Juan es un estudiante de medicina con una especial sensibilidad. Es frecuente que alumnos y profesionales de esta carrera, al estar cotidianamente en contacto con la realidad humana del sufrimiento –pocas cosas tan profunda y auténticamente humanas- lleguen a acostumbrarse; probablemente es incluso lo mejor, para no perder profesionalidad ni involucrarse con las complejas realidades vitales de sus pacientes. Pero Juan no sabe hacer eso, si bien por lo demás es un buen alumno, responsable de sus obligaciones. Al contrario, incluso ha formado un grupo de estudiantes de medicina que buscan ofrecer un “plus” a los enfermos, considerando que es poco trabajar por su salud, y que deben hacer “algo más”, ya que las situaciones a las que vuelven una vez atendidos son tan difíciles que pueden hacerlos recaer o incluso empeorar el cuadro original; buscan dar continuidad de alguna forma al servicio que prestan a sus enfermos más necesitados.
Hace dos años y medio nació un niño en una situación así: su madre sufría de extrema pobreza y lo abandonó en el hospital. Para colmo el niño tuvo muchas complicaciones, tantas que en su corto tiempo de existencia jamás abandonó el hospital, pero no por ello estuvo descuidado, ya que Juan y sus amigos, sobre todo Ana, una doctora de la clínica, se hicieron cargo de él. Sin embargo la situación de salud del bebe fue empeorando, hasta el punto de que su vida peligraba. En ese contexto Juan cayó en la cuenta de que la criatura no estaba bautizada. Movió cielo, mar y tierra para conseguir un sacerdote –nunca están a la mano cuando más se les necesita-, pero providencialmente consiguió uno que bautizó al pequeño Josemaría dos horas antes de fallecer (Juan no sabía que cualquier persona puede bautizar, siempre que use agua y emplee la formula trinitaria con intención de hacer lo que hace la Iglesia).

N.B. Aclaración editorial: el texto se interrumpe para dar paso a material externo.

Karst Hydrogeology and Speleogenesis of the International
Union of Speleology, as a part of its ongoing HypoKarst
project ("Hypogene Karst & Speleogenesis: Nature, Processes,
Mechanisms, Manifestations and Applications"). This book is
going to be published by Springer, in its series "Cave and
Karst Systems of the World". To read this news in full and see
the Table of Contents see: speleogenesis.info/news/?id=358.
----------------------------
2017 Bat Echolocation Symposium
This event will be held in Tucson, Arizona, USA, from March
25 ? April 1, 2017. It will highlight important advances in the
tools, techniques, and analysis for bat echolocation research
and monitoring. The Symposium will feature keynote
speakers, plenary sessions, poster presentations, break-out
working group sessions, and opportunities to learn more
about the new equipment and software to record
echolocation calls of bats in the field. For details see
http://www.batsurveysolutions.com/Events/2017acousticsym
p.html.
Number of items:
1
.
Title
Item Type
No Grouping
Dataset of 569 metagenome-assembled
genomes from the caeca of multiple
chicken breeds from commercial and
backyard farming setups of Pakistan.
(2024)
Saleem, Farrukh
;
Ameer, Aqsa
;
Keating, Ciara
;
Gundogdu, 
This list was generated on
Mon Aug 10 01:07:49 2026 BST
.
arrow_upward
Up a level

Al morir el niño la autoridad civil buscó a la mamá, que vivía en un pueblo de la montaña. Una trabajadora social le dio dinero a la madre para pagar el pasaje de ida a la ciudad. Juan y sus amigos costearon el entierro –cajita y panteón-, dieron de comer a la mamá y sus dos niños con los que venía. Al preguntarle cómo pensaba volver al pueblo contestó que iba a pedir limosna hasta conseguir el importe del pasaje, mientras tanto viviría en la calle con sus dos criaturas. De nuevo Juan y sus amigos reunieron dinero, la subieron al autobús con sus niños despidiéndola en la terminal. Un día después uno de ellos llamó por teléfono para avisar que habían llegado bien… gracias a gente así sigue el mundo dando vueltas.